_Provided text_.
Authorities are removing hundreds of stray dogs from the streets of Delhi, flouting all norms, animal lovers and activists claimed. Delhi has approximately two lakh stray dogs.

Animal activists said they had approached the Municipal Corporation of Delhi (MCD) and the New Delhi Municipal Council (NDMC) a few months ago to start the sterilisation activity.

"Both the agencies had promised us no sterilised dogs would be picked up but dogs continue to go missing from the streets. I have seen a truckload of dogs being taken away from an NDMC area," said Javed Iqbal Shah, an animal right activist.
Rukmini Sekhar, another animal rights activists, added, "Despite High Court orders (1993) prohibiting removal of dogs from their territories, the dogs are being removed. It is illegal and a criminal offence."

Generally, the civic agencies take away street dogs and bring them back to the same area after sterilization. But since September 22, the activists said, dogs have been removed but not brought back to their respective localities in and around the CWG venues/stadiums.

_Material provided_.
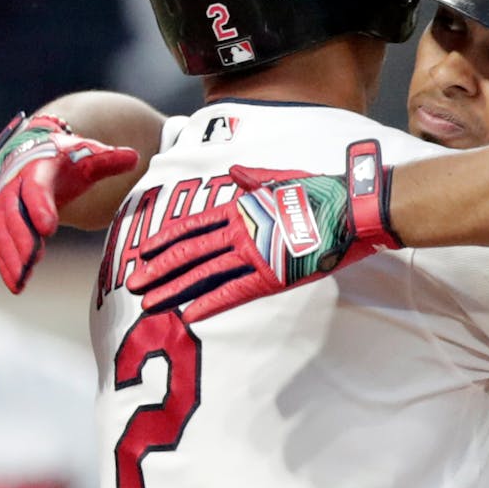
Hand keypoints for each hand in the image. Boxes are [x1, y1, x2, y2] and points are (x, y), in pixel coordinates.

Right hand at [0, 112, 137, 292]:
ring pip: (3, 234)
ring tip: (21, 281)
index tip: (48, 228)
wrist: (33, 158)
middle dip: (22, 239)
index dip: (40, 207)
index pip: (36, 189)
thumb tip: (135, 157)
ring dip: (11, 258)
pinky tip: (16, 285)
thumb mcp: (87, 155)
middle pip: (14, 215)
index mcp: (38, 170)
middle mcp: (14, 188)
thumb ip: (109, 161)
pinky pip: (0, 246)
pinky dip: (6, 266)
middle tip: (32, 261)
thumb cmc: (65, 161)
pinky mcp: (1, 224)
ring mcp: (4, 207)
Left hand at [127, 140, 399, 321]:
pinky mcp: (275, 274)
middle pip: (189, 253)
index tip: (139, 252)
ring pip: (205, 274)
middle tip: (132, 284)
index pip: (193, 227)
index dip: (163, 241)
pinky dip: (210, 303)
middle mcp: (242, 230)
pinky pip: (235, 292)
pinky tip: (188, 315)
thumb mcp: (283, 178)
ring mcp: (257, 253)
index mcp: (242, 208)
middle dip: (158, 269)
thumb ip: (253, 178)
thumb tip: (233, 172)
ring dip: (174, 289)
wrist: (356, 208)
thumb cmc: (326, 191)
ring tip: (149, 302)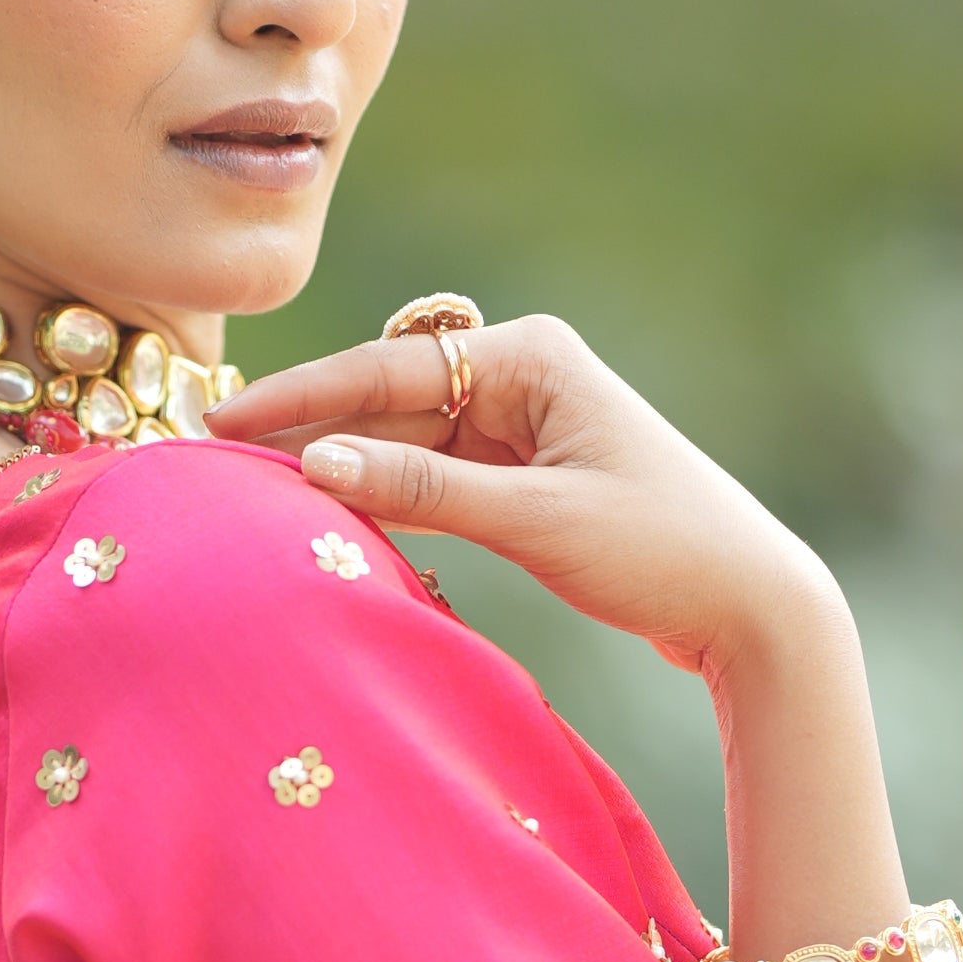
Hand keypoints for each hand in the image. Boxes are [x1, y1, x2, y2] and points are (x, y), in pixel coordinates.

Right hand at [223, 312, 838, 687]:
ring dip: (339, 462)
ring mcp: (523, 424)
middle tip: (209, 453)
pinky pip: (432, 476)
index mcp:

_Actions to take_.
1 > In the stray dogs article, roughly how many stray dogs does Delhi have?
2 > Please rewrite the stray dogs article starting at "Animal activists said" and ending at "the sterilisation activity.", replacing "a few months ago" with "several months ago".
3 > Name every official body that the stray dogs article refers to by its proper name.

_Solution set_.
1 > Approximately two lakh.

2 >
Animal activists said they had approached the Municipal Corporation of Delhi (MCD) and the New Delhi Municipal Council (NDMC) several months ago to start the sterilisation activity.

3 > Municipal Corporation of Delhi (MCD), New Delhi Municipal Council (NDMC), High Court